First, look at the expression: \(\frac{4x}{3} + \frac{5}{9} - \frac{11x}{6}\). You need to perform addition and subtraction with fractions, so our first step is to make sure to align the fractions for these operations.

The denominators are 3, 9, and 6. The least common denominator (LCD) for these numbers is 18. We will rewrite each fraction with this common denominator.

- Convert \( \frac{4x}{3} \) to the common denominator of 18. Multiply both numerator and denominator by 6 to get: \( \frac{24x}{18} \).- Convert \( \frac{5}{9} \) to the common denominator of 18. Multiply both numerator and denominator by 2 to get: \( \frac{10}{18} \).- Convert \( \frac{11x}{6} \) to the common denominator of 18. Multiply both numerator and denominator by 3 to get: \( \frac{33x}{18} \).

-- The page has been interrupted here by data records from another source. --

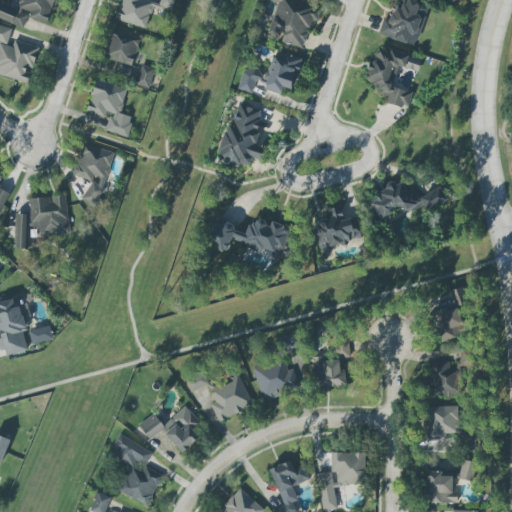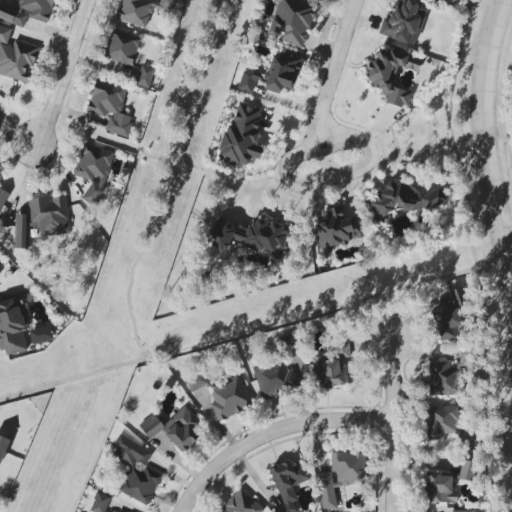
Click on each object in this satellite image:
building: (138, 11)
building: (28, 12)
building: (404, 21)
building: (290, 22)
building: (121, 47)
building: (15, 56)
road: (331, 72)
road: (63, 73)
building: (271, 74)
building: (390, 74)
building: (144, 76)
road: (506, 105)
building: (109, 106)
road: (17, 129)
road: (448, 134)
building: (241, 136)
road: (483, 137)
road: (163, 161)
building: (92, 170)
road: (336, 175)
building: (0, 176)
road: (162, 177)
building: (2, 197)
building: (403, 201)
building: (49, 215)
building: (335, 228)
building: (19, 231)
building: (253, 237)
road: (386, 317)
building: (450, 317)
building: (12, 326)
road: (256, 327)
building: (40, 335)
building: (342, 349)
building: (328, 373)
building: (274, 379)
building: (442, 379)
road: (391, 382)
building: (223, 396)
building: (440, 422)
building: (173, 428)
road: (269, 431)
building: (3, 446)
road: (390, 467)
building: (134, 470)
building: (466, 470)
building: (340, 476)
building: (287, 483)
building: (439, 488)
building: (99, 502)
building: (239, 503)
building: (467, 511)
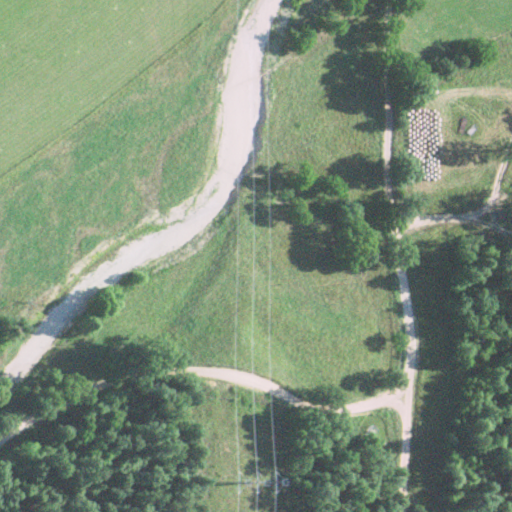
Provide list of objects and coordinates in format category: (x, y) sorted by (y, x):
road: (405, 203)
road: (196, 375)
road: (409, 459)
power tower: (236, 486)
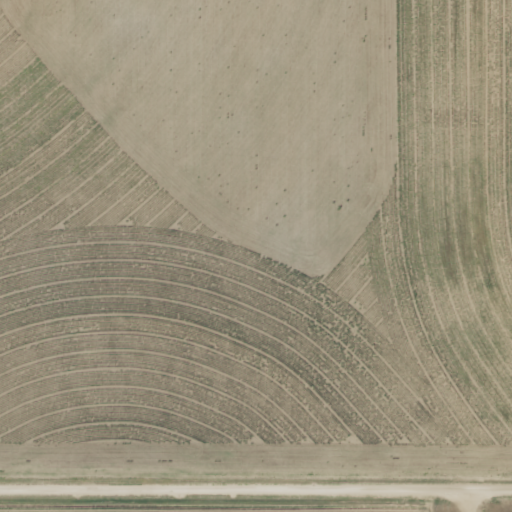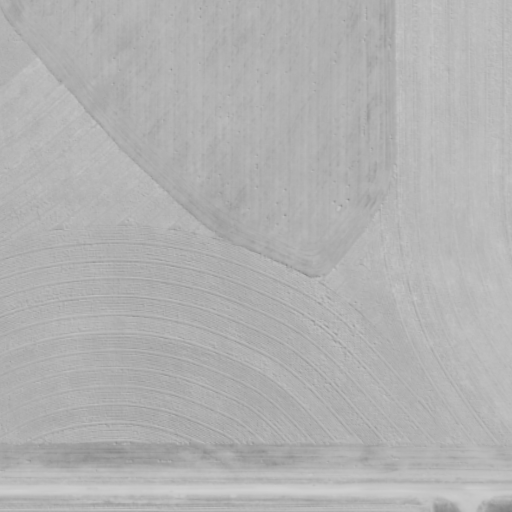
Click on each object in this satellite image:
road: (255, 490)
road: (497, 502)
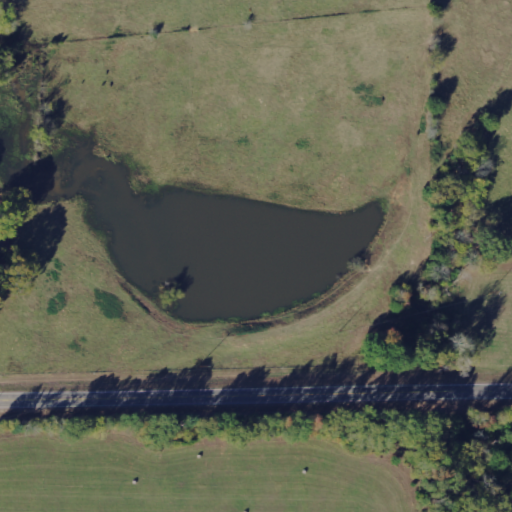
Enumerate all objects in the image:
road: (256, 394)
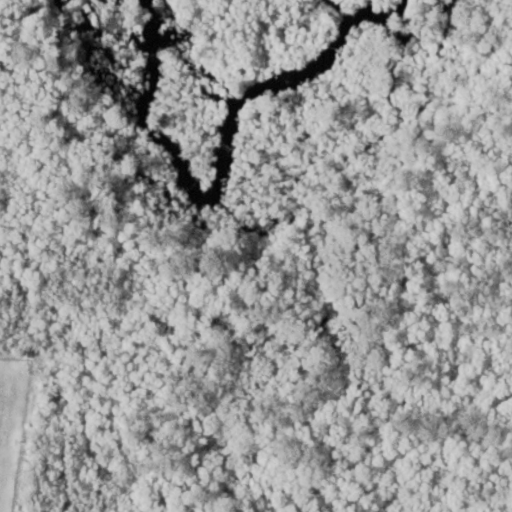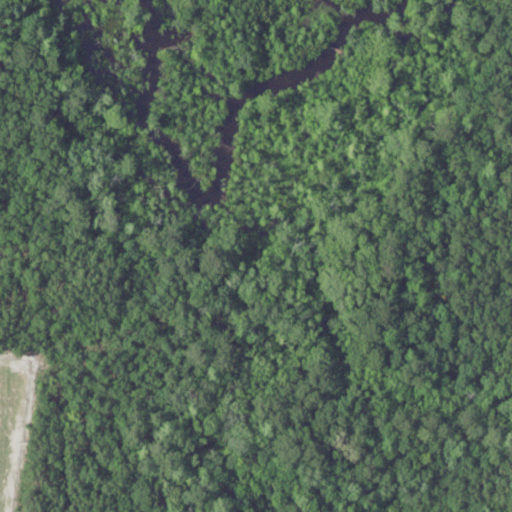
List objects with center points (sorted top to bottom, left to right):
park: (10, 414)
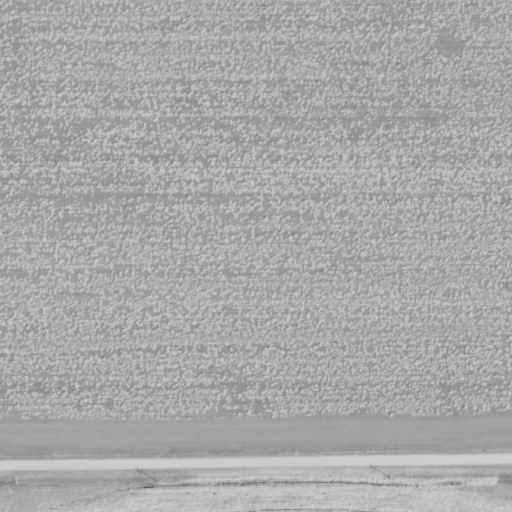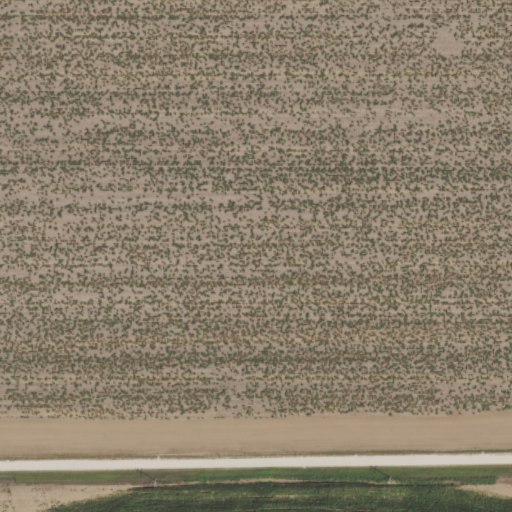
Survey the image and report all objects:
road: (256, 458)
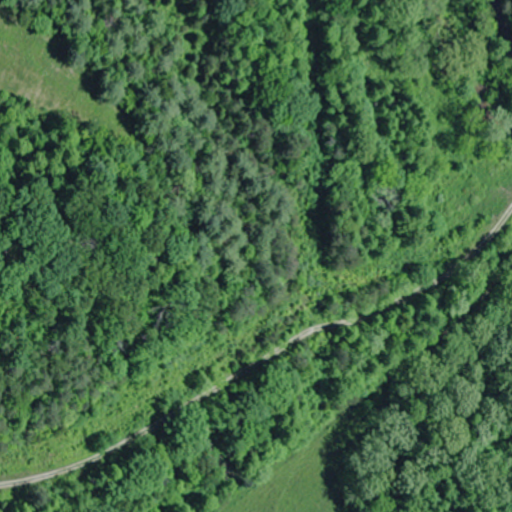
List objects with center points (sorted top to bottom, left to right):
road: (504, 21)
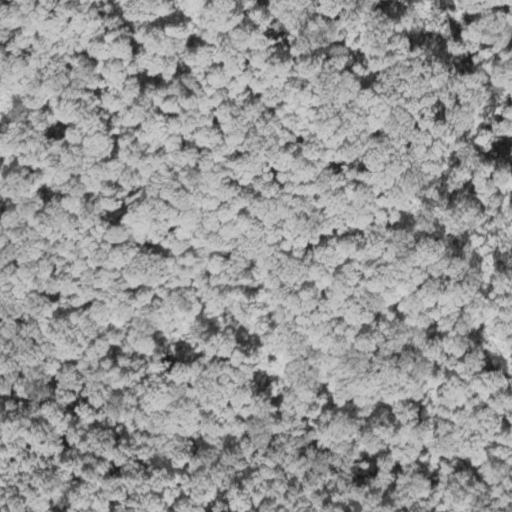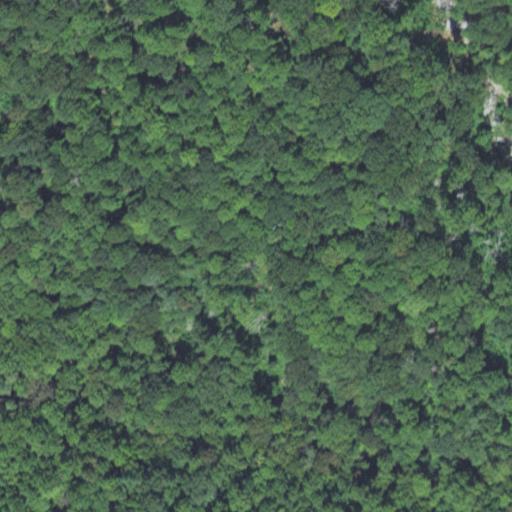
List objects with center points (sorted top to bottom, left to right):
park: (232, 344)
road: (63, 447)
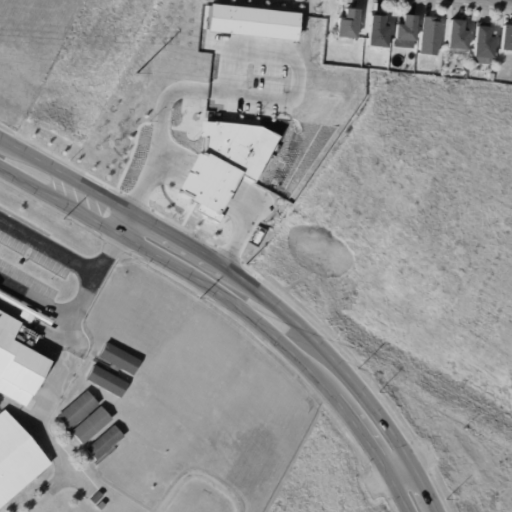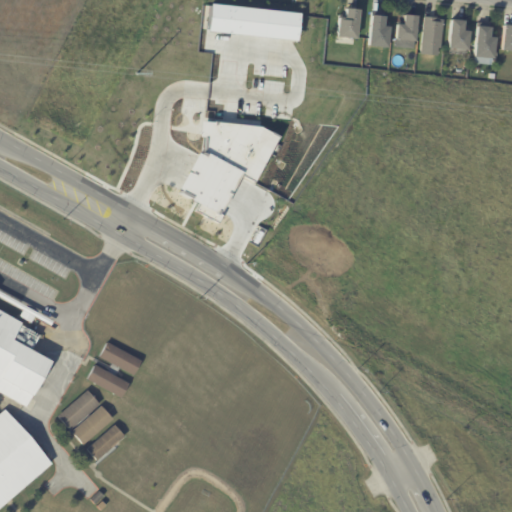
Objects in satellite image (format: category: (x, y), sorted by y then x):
building: (345, 24)
building: (348, 25)
building: (406, 30)
building: (377, 31)
building: (375, 33)
building: (403, 33)
building: (455, 35)
building: (429, 36)
building: (457, 37)
building: (431, 38)
building: (505, 38)
building: (506, 40)
building: (481, 46)
building: (483, 46)
power tower: (134, 73)
road: (1, 139)
road: (66, 175)
road: (4, 225)
road: (183, 242)
road: (177, 265)
parking lot: (31, 268)
road: (330, 358)
building: (117, 359)
building: (18, 360)
building: (121, 360)
building: (17, 364)
building: (105, 381)
building: (108, 382)
building: (76, 410)
building: (78, 411)
building: (89, 425)
building: (92, 426)
road: (361, 431)
building: (103, 443)
building: (105, 443)
building: (16, 459)
building: (16, 460)
road: (398, 464)
crop: (330, 478)
road: (425, 485)
road: (399, 490)
building: (96, 499)
building: (101, 507)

Now that all fractions have a common denominator, perform the operations: \( \frac{24x}{18} + \frac{10}{18} - \frac{33x}{18} \). Combine like terms:- Combine \( \frac{24x}{18} - \frac{33x}{18} \) to get \( -\frac{9x}{18} \).- Add \( -\frac{9x}{18} + \frac{10}{18} \) to get \( \frac{-9x + 10}{18} \).

The result is \( \frac{-9x + 10}{18} \). Check if the expression can be simplified further. Since there are no common factors, this is the simplest form.